Minutes of the Technical Assistance Workshop, May 3-5, 2000. Topic 1: Data Linkage


Speaking at this session was Bong Joo Lee of Chapin Hall. Each participant in the session introduced her- or himself and explained why she or he was attending. As a prelude, Bong defined a data warehouse, saying that it is an integrated information system that is primarily used for decision support in contrast to a client-tracking system. Client-tracking systems need real-time capability, a data warehouse is not and cannot be made to yield real-time data. A data warehouse links data from a variety of sources to form a coherent picture.

Administrative Data

Lee pointed out two advantages offered by administrative data over survey data. One was that they provide information on a complete population of interest rather than a sample. This will allow economical analyses of very small subpopulations. Expense can be further reduced because administrative data are collected as an integral part of the functioning of government departments and agencies. If you can find a way to use administrative data, then you don't need to incur the additional expense of collecting new data.

Record Linking

Linking records involves

  • Standardizing and cleaning data to ensure compatibility and avoid duplicate records
  • Selecting a deterministic or probabilistic linking method.

Deterministic linking methods give equal weight to different types of information a record may contain. For example, a deterministic approach might place equal reliance on a match between the names on two records or a match between two birth dates.
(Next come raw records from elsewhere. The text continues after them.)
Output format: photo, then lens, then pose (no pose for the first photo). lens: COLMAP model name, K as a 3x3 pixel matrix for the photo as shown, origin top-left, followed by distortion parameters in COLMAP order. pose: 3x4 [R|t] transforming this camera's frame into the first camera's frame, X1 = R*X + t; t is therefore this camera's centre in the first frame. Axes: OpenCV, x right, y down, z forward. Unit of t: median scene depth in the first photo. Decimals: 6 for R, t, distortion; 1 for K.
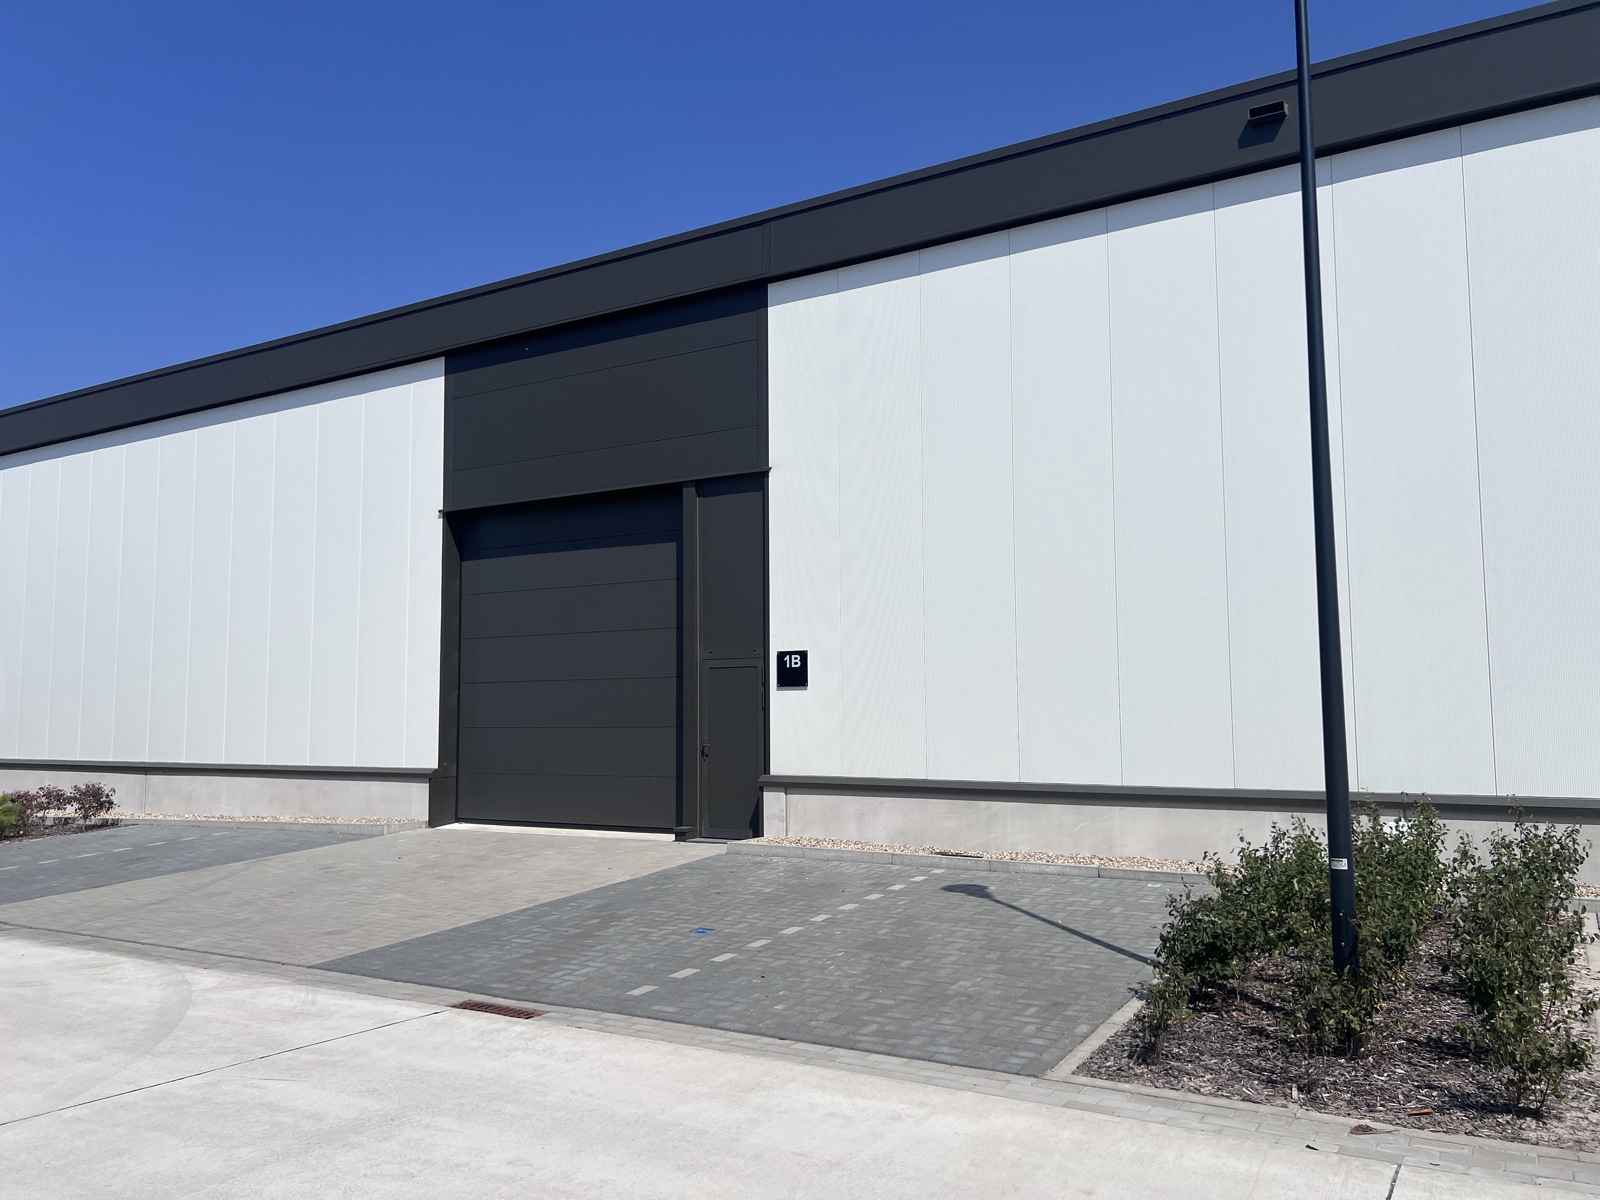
lens RADIAL K [[1197.5, 0, 800.0], [0, 1197.5, 600.0], [0, 0, 1]] dist [0.108324, -0.156119]
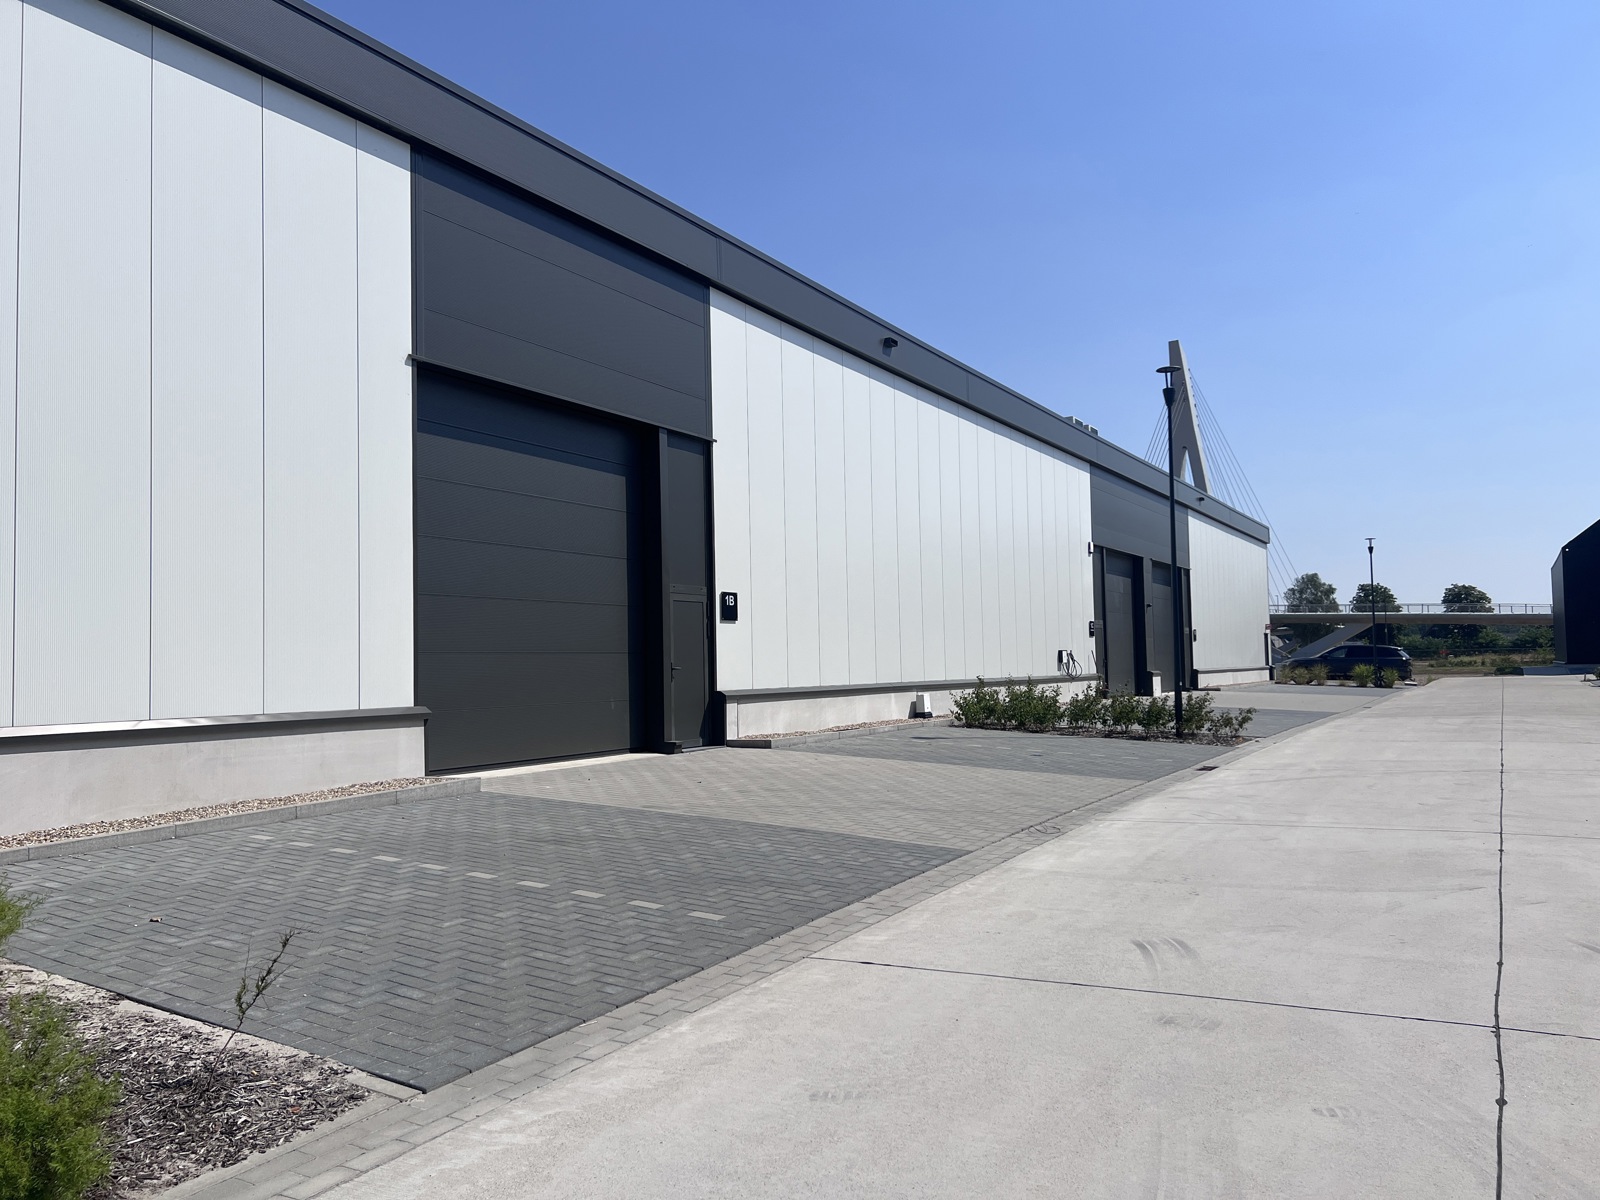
lens RADIAL K [[1214.5, 0, 800.0], [0, 1214.5, 600.0], [0, 0, 1]] dist [0.118287, -0.055954]
pose [[-0.020981, 0.065483, 0.997633, -1.210409], [-0.068885, 0.995387, -0.066785, 0.123824], [-0.997404, -0.070123, -0.016374, 0.894318]]
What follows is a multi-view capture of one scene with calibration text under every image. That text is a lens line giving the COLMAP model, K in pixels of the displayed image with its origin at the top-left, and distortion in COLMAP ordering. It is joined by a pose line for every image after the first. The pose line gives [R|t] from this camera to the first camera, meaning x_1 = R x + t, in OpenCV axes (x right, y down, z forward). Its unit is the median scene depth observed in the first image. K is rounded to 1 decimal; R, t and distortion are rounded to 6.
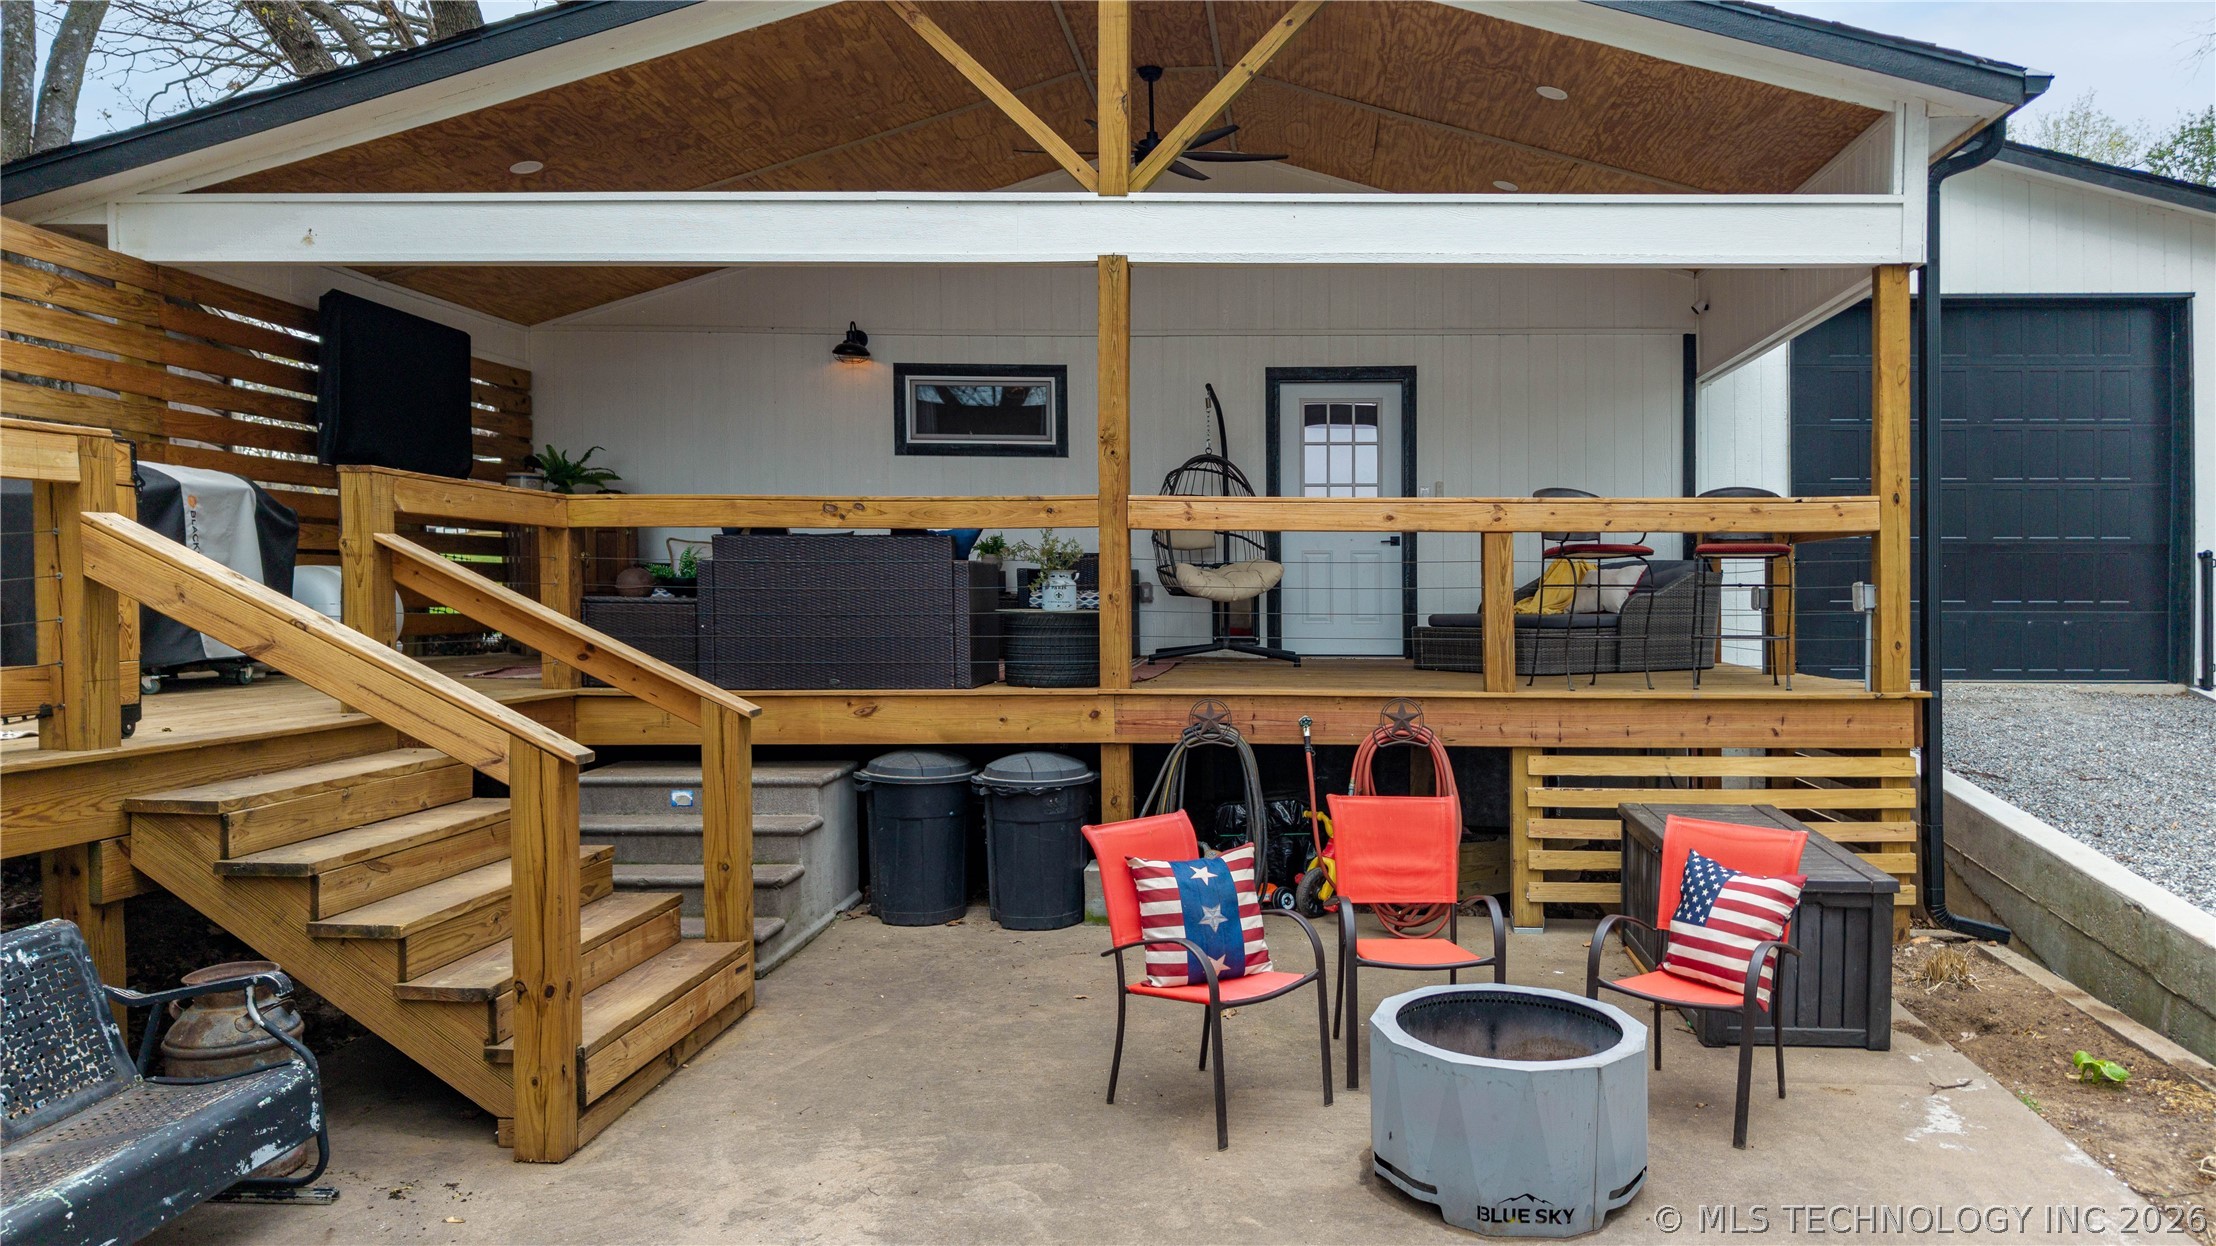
lens RADIAL K [[1512.7, 0, 1280.2], [0, 1512.7, 622.7], [0, 0, 1]] dist [0.020950, 0.000185]
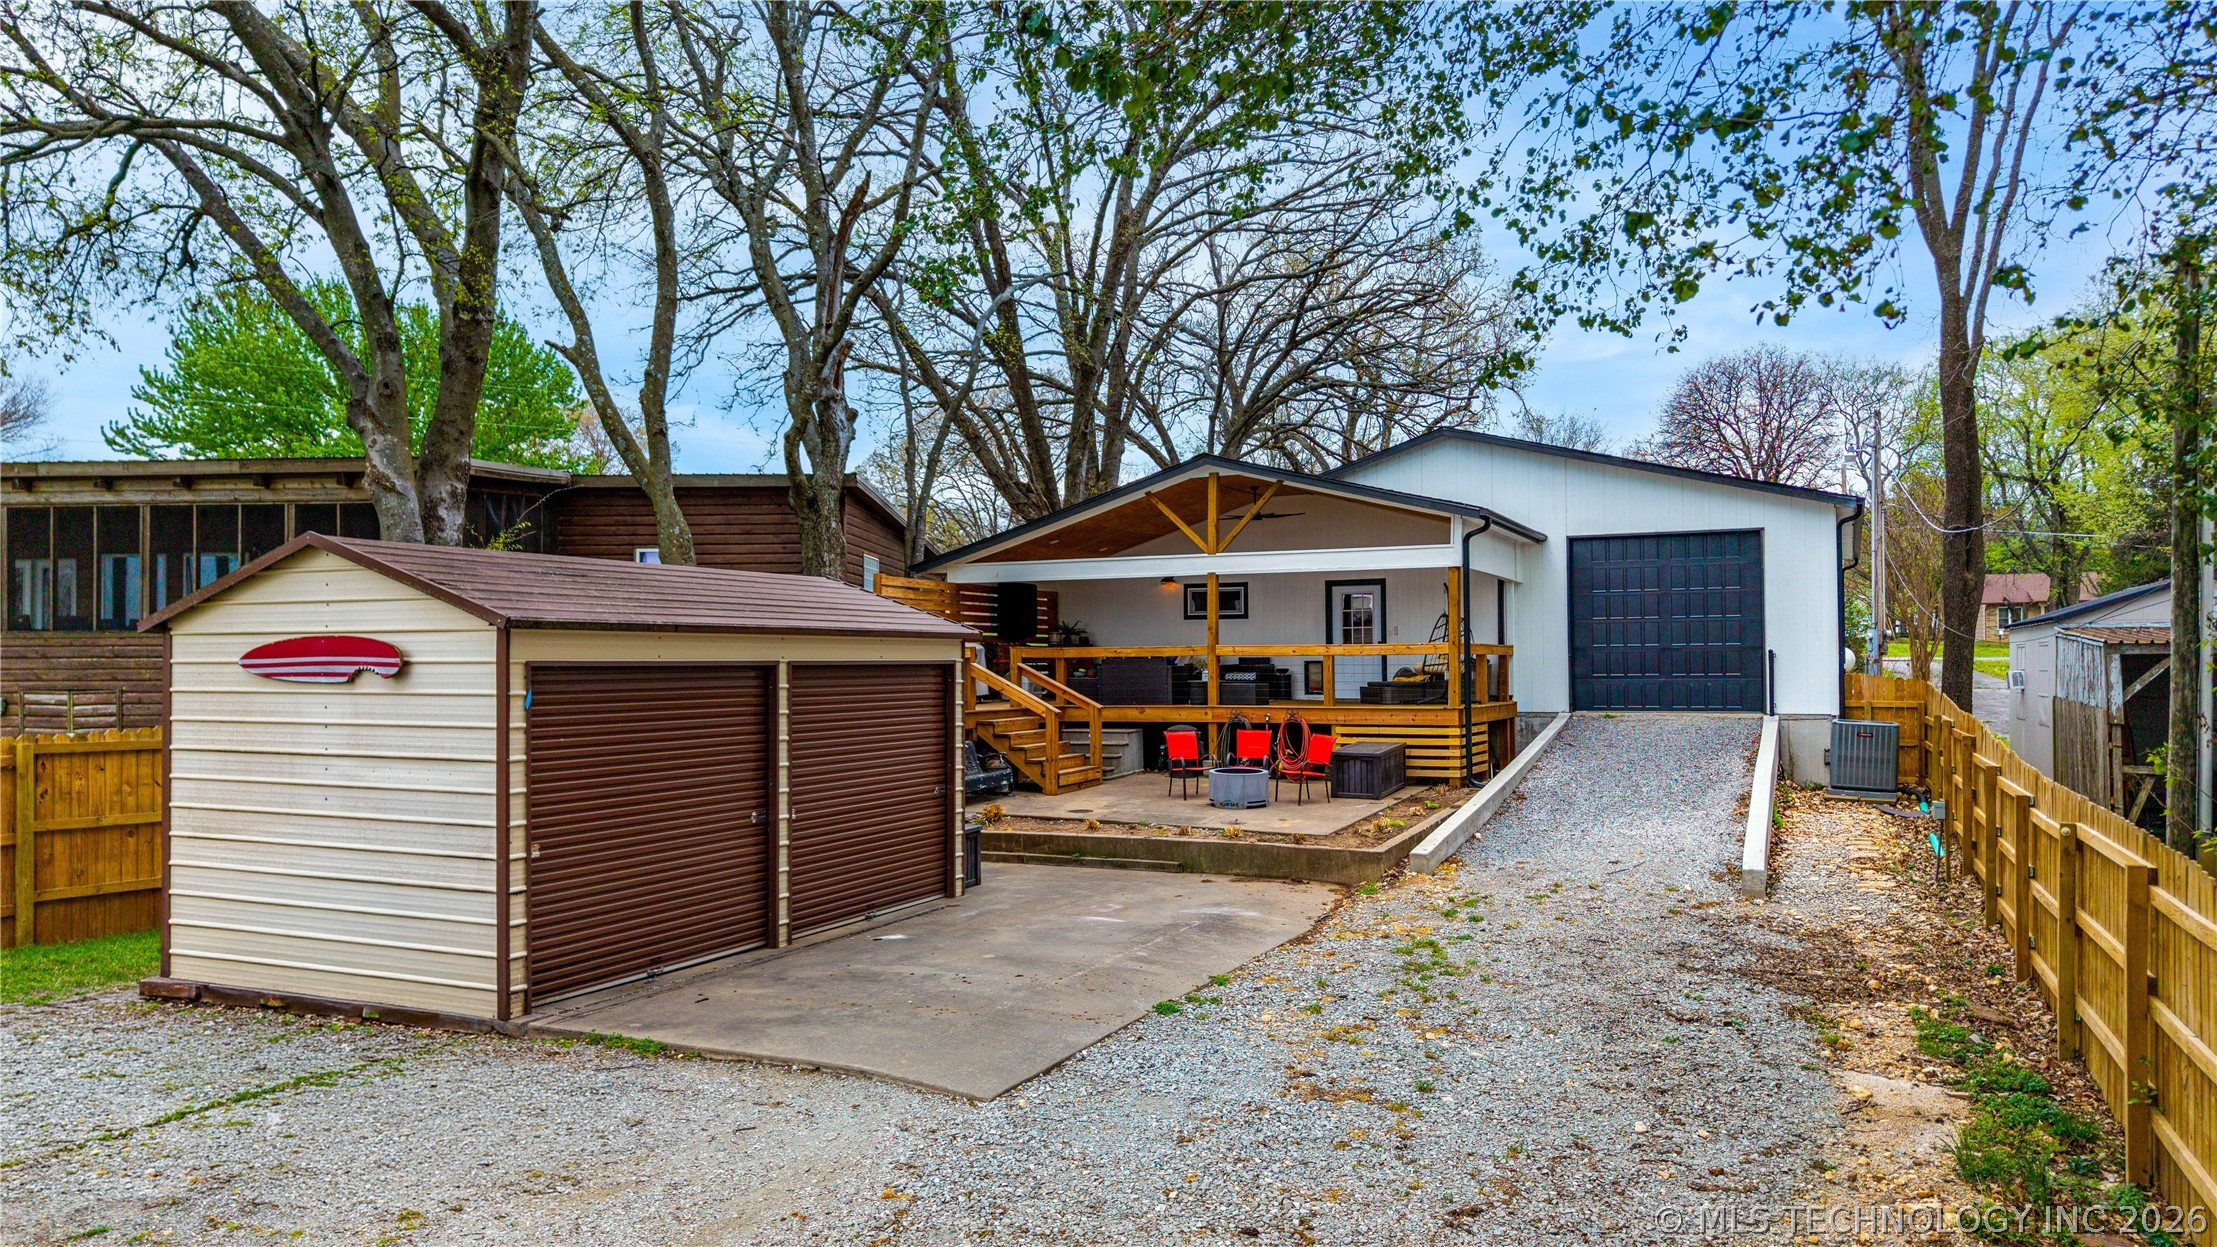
lens RADIAL K [[1509.3, 0, 1108.5], [0, 1509.3, 623.5], [0, 0, 1]] dist [0.028749, -0.024179]
pose [[0.907671, -0.022168, -0.419097, 1.024156], [0.001542, 0.998773, -0.049491, 0.028070], [0.419680, 0.044275, 0.906591, -1.982450]]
Probabilistic approaches allow the researcher to exploit the probability that a match on particular items is more or less likely to indicate that the individuals named on two records are, in fact, the same individual. For example, birth date information is subject to errors made by a mistake on a single digit, and the number of possible birth dates is relatively small. Names, in contrast, are more likely to be recognizable even if a single error is made. Probabilistic linking allows the researcher to create an approach that weights the value of matches on such information appropriately.